Personal information
- Born: February 5, 1915 Fairfield, Alabama, U.S.
- Died: August 19, 1979 (aged 64) Auburn, Alabama, U.S.
- Listed height: 6 ft 2 in (1.88 m)
- Listed weight: 195 lb (88 kg)

Career information
- High school: Darlington School (Rome, Georgia)
- College: Auburn (Alabama Polytechnic)

Awards and highlights
- Second-team All-American (1935); Third-team All-American (1936); SEC Player of the Year (1936); First-team All-SEC (1935, 1936); Second-team All-SEC (1934);
- College Football Hall of Fame

= Walter Gilbert (American football) =

American football player (1915–1979)

Walter Beasley Gilbert (February 5, 1915 – August 19, 1979) was an American gridiron football player, best known for playing college football for Auburn. He was inducted to the College Football Hall of Fame in 1956.

== Biography ==
Gilbert grew up in Fairfield, Alabama, and graduated from Darlington School in Rome, Georgia. He earned three varsity letters (1934–1936) playing football at Alabama Polytechnic Institute, officially renamed Auburn University in 1960. Gilbert was selected to All-America teams in 1935 and 1936, (Note: Some sources describe Gilbert as a three-time All-American; however, he is absent from recognized 1934 College Football All-America Team selections.) and was captain of the 1936 Auburn squad. He starred at center, and also played linebacker. His final season was somewhat hampered by an appendicitis operation he had in December 1935, but he still was voted the "finest team player" (Note: The award is now known as the SEC Player of the Year.) in his conference by coaches of the Southeastern Conference (SEC). Gilbert concluded his college career by playing in the January 1, 1937, edition of the Bacardi Bowl. Contested in Havana, it ended in a 7–7 tie against Villanova. He received All-SEC football honors in each of his three varsity seasons.

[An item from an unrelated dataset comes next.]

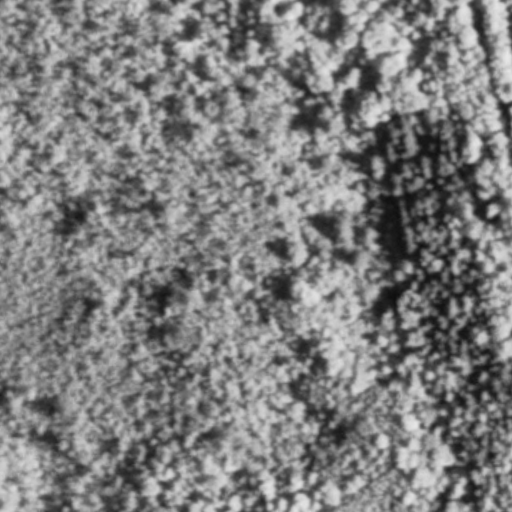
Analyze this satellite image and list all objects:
road: (494, 68)
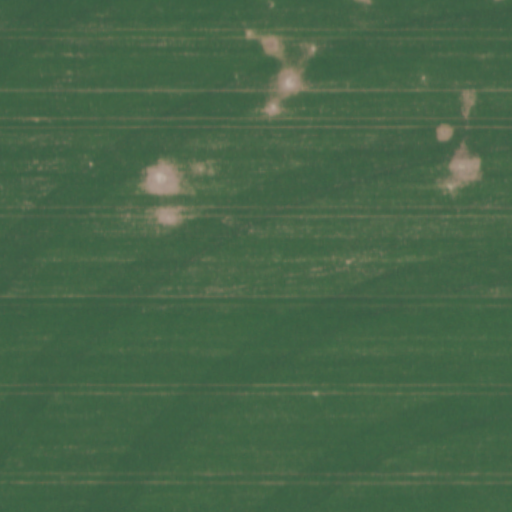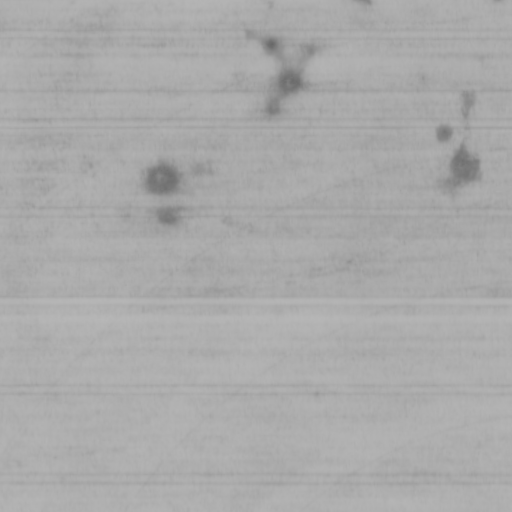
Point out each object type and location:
crop: (256, 256)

While in college, Gilbert was a member of the Pi Kappa Alpha fraternity and the Omicron Delta Kappa honor society. He majored in education. He was selected by the Philadelphia Eagles in the fourth round of the 1937 NFL draft, but he did not play professionally, opting to pursue a career in the oil industry. Gilbert was inducted to the College Football Hall of Fame in 1956, and to the Alabama Sports Hall of Fame in 1974.

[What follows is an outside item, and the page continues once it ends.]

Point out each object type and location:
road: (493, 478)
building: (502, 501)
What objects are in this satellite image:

In May 1938, Gilbert married Frances Wright; the couple first lived in Savannah, Georgia, where Gilbert was in business. In March 1940, a daughter was born to the couple in Miami. Gilbert served in the United States Army during World War II; entering in February 1942, he attained the rank of major. He worked in management for Texaco for many years, and headed their European operations before his retirement in the late 1970s.

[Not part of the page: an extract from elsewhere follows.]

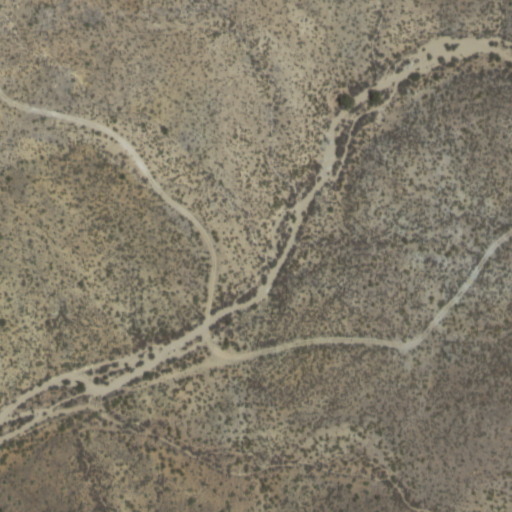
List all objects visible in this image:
road: (222, 266)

Gilbert died in August 1979; he was survived by two daughters. In July 1980, Auburn announced the creation of the Walter Gilbert Award, given annually to an Auburn graduate who was a varsity athlete and has demonstrated at least 20 years of superior performance in their profession. The award was first issued in May 1981, to Joseph Lester Stewart (1915–2004), who served as an officer in the United States Marine Corp from 1937 to 1965 and retired at the rank of brigadier general. Stewart had served as cadet colonel of Auburn's ROTC brigade and was a fellow 1937 graduate with Gilbert.